*** Opening of INPUT FOR THIS TASK ***
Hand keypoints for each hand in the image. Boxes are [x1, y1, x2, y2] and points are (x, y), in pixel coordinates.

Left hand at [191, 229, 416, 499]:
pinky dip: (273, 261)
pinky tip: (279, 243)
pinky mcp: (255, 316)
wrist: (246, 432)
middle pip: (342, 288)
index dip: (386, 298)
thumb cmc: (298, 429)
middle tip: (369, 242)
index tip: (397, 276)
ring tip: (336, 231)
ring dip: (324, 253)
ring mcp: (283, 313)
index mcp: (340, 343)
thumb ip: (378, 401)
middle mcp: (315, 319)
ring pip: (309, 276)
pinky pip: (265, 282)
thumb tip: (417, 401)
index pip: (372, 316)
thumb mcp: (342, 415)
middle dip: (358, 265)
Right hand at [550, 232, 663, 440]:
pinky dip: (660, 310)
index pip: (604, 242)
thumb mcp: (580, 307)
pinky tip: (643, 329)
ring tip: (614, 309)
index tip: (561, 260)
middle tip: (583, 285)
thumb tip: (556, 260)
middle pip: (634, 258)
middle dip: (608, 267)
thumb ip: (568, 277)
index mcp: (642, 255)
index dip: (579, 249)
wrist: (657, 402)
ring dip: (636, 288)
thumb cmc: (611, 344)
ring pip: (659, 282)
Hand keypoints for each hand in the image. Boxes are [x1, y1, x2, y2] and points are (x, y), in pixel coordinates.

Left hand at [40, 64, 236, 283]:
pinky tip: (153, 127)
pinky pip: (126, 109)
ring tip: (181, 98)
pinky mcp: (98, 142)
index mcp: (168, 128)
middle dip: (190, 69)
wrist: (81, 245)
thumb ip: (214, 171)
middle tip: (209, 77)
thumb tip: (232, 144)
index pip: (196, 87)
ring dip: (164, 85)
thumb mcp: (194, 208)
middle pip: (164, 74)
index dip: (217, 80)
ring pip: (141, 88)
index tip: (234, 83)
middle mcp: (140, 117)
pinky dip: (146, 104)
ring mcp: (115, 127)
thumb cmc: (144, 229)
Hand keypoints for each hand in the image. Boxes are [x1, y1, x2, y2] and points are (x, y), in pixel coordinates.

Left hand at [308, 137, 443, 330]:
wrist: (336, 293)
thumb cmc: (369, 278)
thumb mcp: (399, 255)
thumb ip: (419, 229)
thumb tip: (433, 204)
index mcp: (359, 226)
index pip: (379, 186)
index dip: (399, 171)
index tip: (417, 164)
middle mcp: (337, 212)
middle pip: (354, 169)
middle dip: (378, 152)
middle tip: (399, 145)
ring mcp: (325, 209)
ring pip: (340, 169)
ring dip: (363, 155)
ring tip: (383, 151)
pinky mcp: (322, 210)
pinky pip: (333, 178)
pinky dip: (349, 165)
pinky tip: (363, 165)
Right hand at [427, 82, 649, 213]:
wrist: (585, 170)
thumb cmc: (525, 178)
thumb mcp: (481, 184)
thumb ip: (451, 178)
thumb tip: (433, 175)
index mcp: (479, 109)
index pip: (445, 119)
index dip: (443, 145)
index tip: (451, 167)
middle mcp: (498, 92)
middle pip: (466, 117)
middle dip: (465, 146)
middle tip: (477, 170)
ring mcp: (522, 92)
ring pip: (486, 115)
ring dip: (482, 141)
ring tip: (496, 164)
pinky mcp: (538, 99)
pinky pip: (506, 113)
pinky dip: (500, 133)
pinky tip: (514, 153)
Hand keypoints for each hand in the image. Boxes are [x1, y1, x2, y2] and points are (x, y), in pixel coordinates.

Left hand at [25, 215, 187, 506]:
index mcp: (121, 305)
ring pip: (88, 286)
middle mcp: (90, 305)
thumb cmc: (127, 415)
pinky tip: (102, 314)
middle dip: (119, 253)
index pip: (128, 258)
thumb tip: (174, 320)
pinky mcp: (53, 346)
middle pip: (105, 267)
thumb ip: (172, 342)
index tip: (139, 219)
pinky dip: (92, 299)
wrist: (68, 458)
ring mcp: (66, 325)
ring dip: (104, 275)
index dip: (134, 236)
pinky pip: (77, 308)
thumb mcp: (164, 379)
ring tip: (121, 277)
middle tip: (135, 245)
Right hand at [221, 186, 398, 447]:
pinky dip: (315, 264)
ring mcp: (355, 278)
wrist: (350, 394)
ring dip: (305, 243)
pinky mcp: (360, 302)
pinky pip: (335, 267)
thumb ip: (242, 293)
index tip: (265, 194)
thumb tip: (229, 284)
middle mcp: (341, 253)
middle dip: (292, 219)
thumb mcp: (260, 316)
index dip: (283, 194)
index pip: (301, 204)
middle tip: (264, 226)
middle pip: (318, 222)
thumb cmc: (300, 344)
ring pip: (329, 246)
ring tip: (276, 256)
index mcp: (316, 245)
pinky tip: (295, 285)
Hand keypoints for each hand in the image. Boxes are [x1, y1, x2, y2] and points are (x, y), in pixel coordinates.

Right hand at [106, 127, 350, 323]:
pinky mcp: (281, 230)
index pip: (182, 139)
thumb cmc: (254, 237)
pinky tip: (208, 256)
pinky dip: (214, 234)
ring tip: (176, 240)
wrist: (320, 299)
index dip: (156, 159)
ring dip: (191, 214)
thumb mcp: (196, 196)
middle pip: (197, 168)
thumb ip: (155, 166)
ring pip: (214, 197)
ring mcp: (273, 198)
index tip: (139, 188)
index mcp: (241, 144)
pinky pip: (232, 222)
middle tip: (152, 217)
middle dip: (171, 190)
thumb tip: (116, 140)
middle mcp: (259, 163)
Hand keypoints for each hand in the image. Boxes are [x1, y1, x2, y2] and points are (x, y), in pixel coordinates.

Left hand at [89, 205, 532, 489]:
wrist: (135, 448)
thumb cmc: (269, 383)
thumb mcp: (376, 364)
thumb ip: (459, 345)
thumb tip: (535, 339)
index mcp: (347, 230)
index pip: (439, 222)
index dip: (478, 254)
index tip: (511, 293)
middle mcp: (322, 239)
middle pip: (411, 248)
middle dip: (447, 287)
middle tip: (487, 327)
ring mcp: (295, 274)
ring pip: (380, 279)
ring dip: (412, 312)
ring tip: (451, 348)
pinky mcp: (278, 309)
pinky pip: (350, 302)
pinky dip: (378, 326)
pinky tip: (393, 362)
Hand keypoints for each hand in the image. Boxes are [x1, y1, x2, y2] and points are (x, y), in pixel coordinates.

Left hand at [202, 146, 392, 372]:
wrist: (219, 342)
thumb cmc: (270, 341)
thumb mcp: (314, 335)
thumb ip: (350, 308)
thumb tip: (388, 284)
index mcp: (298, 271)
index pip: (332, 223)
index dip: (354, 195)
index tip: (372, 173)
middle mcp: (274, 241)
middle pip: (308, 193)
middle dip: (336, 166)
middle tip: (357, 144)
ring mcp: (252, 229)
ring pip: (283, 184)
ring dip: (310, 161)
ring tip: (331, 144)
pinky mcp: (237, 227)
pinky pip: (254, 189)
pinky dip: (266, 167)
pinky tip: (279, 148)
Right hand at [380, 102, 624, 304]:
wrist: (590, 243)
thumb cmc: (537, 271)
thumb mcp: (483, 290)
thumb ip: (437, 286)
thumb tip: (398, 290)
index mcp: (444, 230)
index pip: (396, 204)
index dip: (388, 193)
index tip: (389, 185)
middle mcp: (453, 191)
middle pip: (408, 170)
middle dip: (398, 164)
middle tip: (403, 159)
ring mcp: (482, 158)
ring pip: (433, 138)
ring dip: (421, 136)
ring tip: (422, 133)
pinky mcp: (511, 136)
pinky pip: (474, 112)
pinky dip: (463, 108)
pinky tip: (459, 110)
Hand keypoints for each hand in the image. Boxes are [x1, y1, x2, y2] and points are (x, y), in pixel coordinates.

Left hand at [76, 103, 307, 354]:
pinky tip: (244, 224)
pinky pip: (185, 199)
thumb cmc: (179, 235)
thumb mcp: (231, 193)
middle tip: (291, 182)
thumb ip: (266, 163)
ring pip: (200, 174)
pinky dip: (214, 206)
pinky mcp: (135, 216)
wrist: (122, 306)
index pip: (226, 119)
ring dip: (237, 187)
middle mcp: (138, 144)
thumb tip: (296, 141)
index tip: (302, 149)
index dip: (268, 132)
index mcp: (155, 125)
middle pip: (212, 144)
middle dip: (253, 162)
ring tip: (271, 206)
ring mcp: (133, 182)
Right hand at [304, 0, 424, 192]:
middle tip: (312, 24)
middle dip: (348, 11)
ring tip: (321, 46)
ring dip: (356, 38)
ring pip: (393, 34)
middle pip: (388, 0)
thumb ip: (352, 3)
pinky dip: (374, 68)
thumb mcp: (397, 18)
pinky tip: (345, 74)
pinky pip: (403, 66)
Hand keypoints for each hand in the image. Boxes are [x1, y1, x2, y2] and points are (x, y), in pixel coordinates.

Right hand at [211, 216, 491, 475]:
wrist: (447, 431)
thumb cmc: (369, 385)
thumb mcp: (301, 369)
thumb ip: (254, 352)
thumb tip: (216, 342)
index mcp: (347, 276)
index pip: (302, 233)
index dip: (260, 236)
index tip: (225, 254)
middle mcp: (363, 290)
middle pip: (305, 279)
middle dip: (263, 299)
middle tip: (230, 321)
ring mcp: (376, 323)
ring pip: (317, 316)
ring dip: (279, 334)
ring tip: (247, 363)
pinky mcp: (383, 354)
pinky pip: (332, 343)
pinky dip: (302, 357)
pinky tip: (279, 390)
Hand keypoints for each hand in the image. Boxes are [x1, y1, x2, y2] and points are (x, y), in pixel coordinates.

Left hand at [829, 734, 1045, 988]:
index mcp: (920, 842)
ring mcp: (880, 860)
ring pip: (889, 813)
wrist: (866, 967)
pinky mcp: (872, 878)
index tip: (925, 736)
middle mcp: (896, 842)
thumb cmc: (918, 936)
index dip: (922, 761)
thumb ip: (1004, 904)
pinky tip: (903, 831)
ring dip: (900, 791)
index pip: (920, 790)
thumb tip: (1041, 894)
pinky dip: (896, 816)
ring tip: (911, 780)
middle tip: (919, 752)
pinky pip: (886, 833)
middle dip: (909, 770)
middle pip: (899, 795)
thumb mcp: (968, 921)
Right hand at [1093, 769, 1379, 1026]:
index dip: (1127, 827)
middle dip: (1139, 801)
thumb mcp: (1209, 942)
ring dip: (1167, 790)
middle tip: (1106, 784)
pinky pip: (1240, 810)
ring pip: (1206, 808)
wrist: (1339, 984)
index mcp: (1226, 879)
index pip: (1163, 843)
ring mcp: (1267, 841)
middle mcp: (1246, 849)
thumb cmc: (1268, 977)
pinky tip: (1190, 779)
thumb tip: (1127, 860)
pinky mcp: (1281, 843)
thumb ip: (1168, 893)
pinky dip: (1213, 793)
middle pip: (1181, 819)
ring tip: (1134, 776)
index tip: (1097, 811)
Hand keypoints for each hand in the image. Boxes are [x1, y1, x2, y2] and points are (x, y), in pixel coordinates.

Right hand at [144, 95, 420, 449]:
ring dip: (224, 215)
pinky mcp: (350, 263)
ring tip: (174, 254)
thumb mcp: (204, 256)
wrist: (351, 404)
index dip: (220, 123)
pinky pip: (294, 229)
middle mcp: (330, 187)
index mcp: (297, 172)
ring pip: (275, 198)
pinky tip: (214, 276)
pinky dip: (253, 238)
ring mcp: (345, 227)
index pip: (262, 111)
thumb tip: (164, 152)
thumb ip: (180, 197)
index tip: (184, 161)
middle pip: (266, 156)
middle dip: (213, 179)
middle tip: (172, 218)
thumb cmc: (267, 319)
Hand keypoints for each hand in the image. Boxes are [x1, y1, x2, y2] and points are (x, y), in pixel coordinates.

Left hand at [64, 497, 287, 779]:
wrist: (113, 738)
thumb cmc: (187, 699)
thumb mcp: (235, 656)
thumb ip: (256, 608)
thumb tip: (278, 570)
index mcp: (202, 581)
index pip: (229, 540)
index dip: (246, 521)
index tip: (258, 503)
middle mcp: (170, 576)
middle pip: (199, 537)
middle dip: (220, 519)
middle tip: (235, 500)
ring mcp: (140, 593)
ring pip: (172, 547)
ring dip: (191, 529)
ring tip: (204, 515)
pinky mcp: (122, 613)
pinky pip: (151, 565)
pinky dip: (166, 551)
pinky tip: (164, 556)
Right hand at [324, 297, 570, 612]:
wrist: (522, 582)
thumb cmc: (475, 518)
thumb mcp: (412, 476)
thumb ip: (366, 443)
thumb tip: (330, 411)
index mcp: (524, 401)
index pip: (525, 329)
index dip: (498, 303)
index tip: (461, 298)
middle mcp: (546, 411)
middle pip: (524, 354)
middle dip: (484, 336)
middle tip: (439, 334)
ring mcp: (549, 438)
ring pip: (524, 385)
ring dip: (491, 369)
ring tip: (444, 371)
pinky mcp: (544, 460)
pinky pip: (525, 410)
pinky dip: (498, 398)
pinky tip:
*** Close of INPUT FOR THIS TASK ***
▶ WHAT YOU ARE ASKED TO DO
Everything from the first line above up to and including the line that contains "thumb cmc: (298, 429)" should be printed exactly; please print only that.

▶ EXERCISE SOLUTION
Hand keypoints for each hand in the image. Boxes are [x1, y1, x2, y2] and points are (x, y), in pixel coordinates.

Left hand at [191, 229, 416, 499]:
pinky dip: (273, 261)
pinky tip: (279, 243)
pinky mcp: (255, 316)
wrist: (246, 432)
middle pip: (342, 288)
index dip: (386, 298)
thumb cmc: (298, 429)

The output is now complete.